8. Lead change in partnership
Having two people leading a change process in a partnership of equals was hugely empowering. We agreed a single set of objectives and agreed we would succeed or fail together. We worked as a tag team, especially in tricky meetings where, while one of us spoke, the other observed and considered, and we swapped roles as we went. This made us far more influential and resilient than either of us could have been alone. It produced different perspectives, networks and significant resilience. And it was great fun.
9. Find different ways to sustain attention
People are busy and will quickly move on to other things. We found the best thing we could do was find ways to sustain the conversation by phasing the change programme, constantly finding different ways to communicate. And whatever communications you do , it is never enough.
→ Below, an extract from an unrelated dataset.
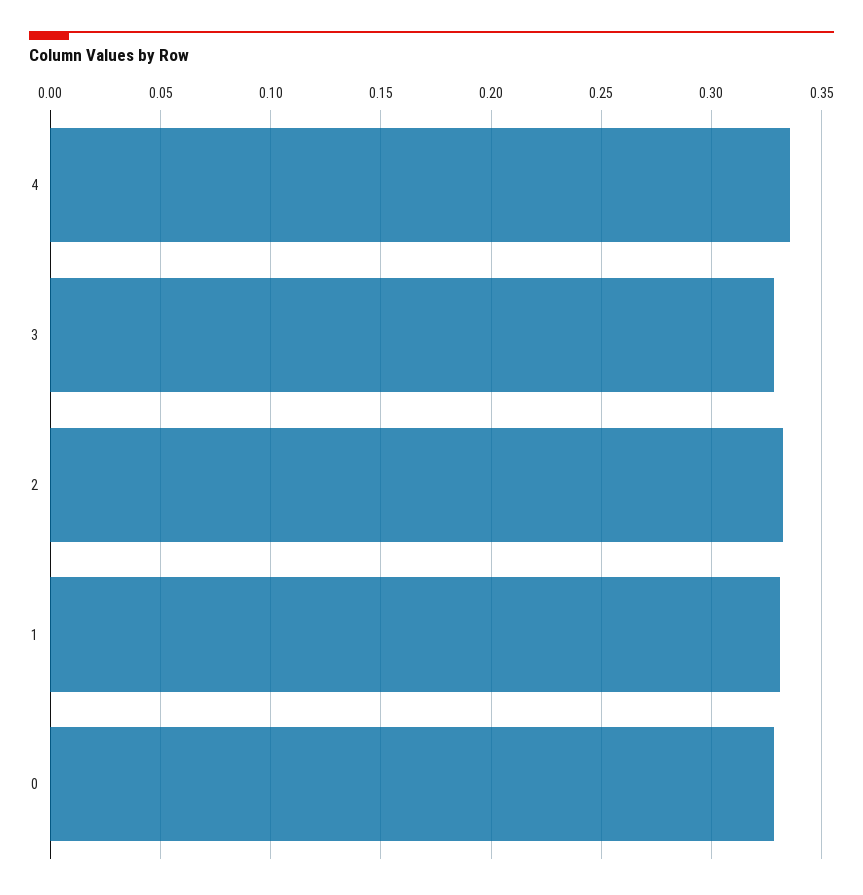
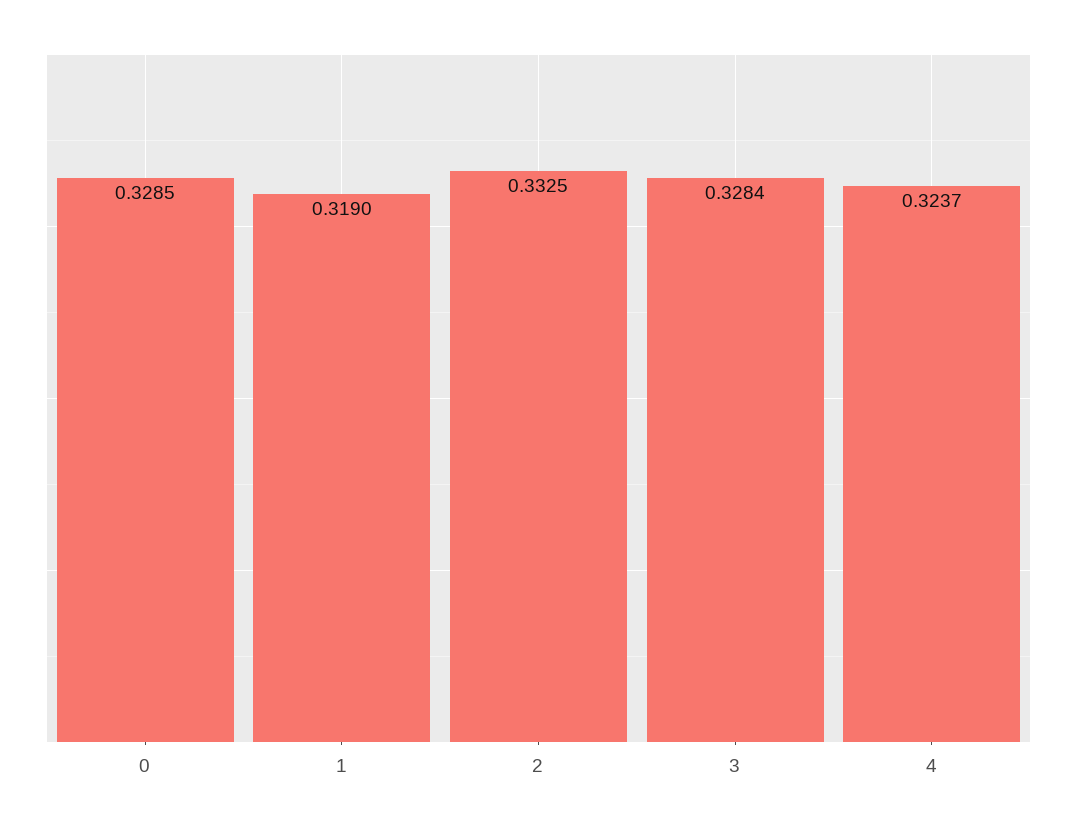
4: 0.335 -> 0.3237
1: 0.33 -> 0.319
10. If you have to do things ‘top-down’, and limited time to engage, be honest in explaining why
Generally, people are happy to engage if they understand why. And we found that people can see through ‘good news spin’ and will discredit attempts to gloss over problems. Spend time explaining your actions, and take responsibility when things aren’t managed or communicated well. People will trust you more.
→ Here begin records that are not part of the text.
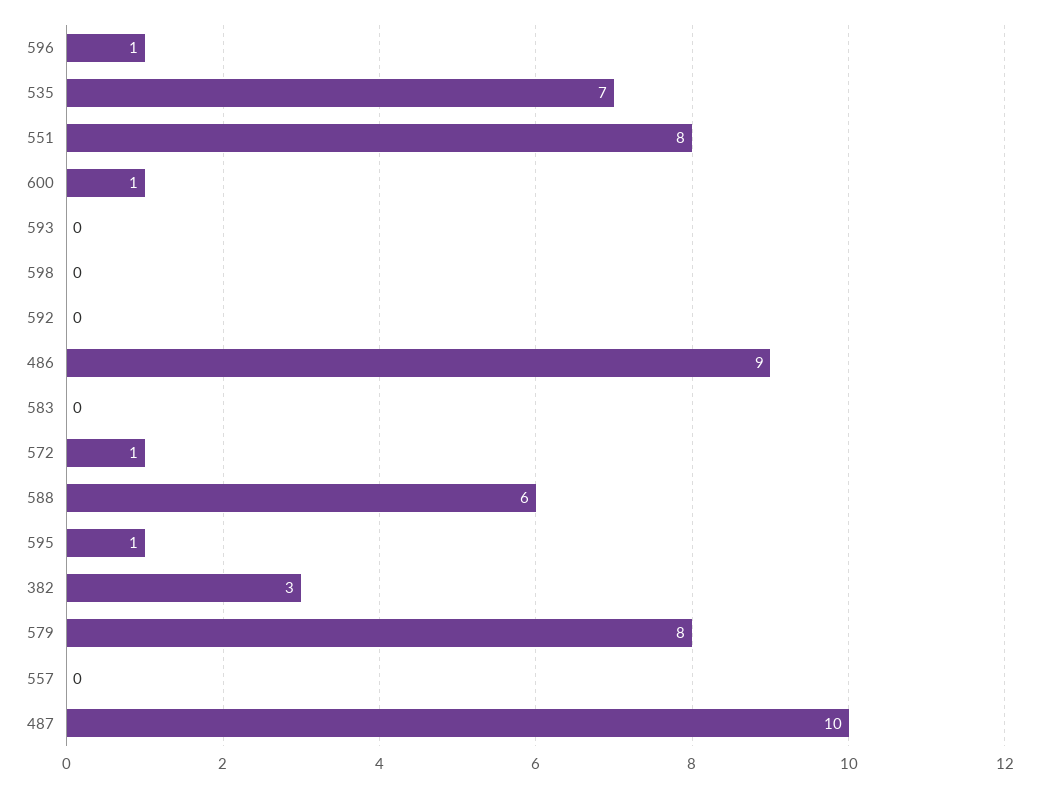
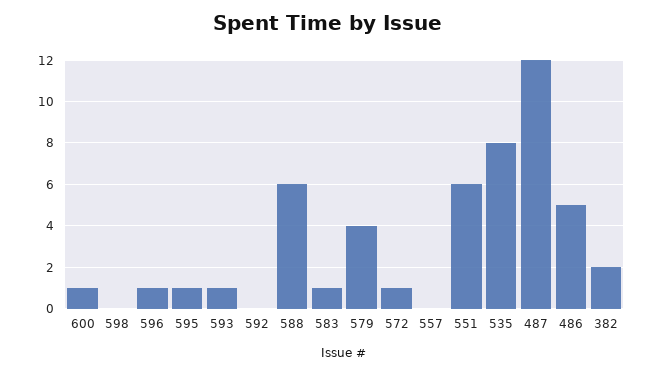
535: 7 -> 8
551: 8 -> 6
593: 0 -> 1
486: 9 -> 5
583: 0 -> 1
382: 3 -> 2
579: 8 -> 4
487: 10 -> 12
We’ve learnt how hard organisational change is and how fragile and reversible changes can be. Hopefully, these experiences remind us that, for long-term impact, organisational change must be an iterative process that focuses on people not processes, behaviours not organisational structures, and honest and open debate not corporate spin.
6 comments
Comment by Brian Stanislas posted on
Thank you Peter. I found this very educational and inspiring ...
Comment by Andy. posted on
Try reading: The Whitehall Effect by John Seddon, The Blunders of our Governments by Anthony King and Ivor Crewe and Drive by Daniel H Pink. Fascinating insight into what has been, could be, but isn't.
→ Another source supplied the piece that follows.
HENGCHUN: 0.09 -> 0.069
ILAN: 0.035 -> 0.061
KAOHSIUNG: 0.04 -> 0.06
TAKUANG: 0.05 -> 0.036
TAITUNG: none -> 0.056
Comment by Steve posted on
Not sure what this 'speak' is about....but are they listening?
The 'four levers of influence' eh!...This could be shortened to two for most people in the civil service:
(a) Pay a decent wage and annual increases, and (b) return pensions rights to previous (sustainable) levels..... And watch as staff 'behaviours' change almost overnight!
No 'psychobabble', just plain ole fair play on the issues that matter to staff is what will change behaviour!
Comment by Jem posted on
Lee - I think that's exactly what it is.
The Kotter article is about 30 years old and technological advances alone have left it looking somewhat jaded. The article is also written from an American corporate point of view about how businesses need to respond to market pressures, such as competitors introducing new products, customers leaving, share price movement, to name just a few. None of these apply in the public sector (though there are of course other pressures).
None of the article above is startlingly original, but then the author makes no such claim. There are several references to "engagement" and although "staff engagement" is not explicitly mentioned, it does appear that is who the author seeks to engage with. Unfortunately, not everyone agrees that "staff engagement" even exists. Cut and paste this link - http://engageforsuccess.org/wp-content/uploads/2015/09/Rob-Briner.pdf - for a good example.
I would much prefer people to stop "engaging" and get back to listening and talking, treating people as individuals and not "marks" to be manipulated.
Comment by Lee posted on
In all honesty, I'm confused. With respect, this reads like a load of management speak textbooks have been thrown at a wall.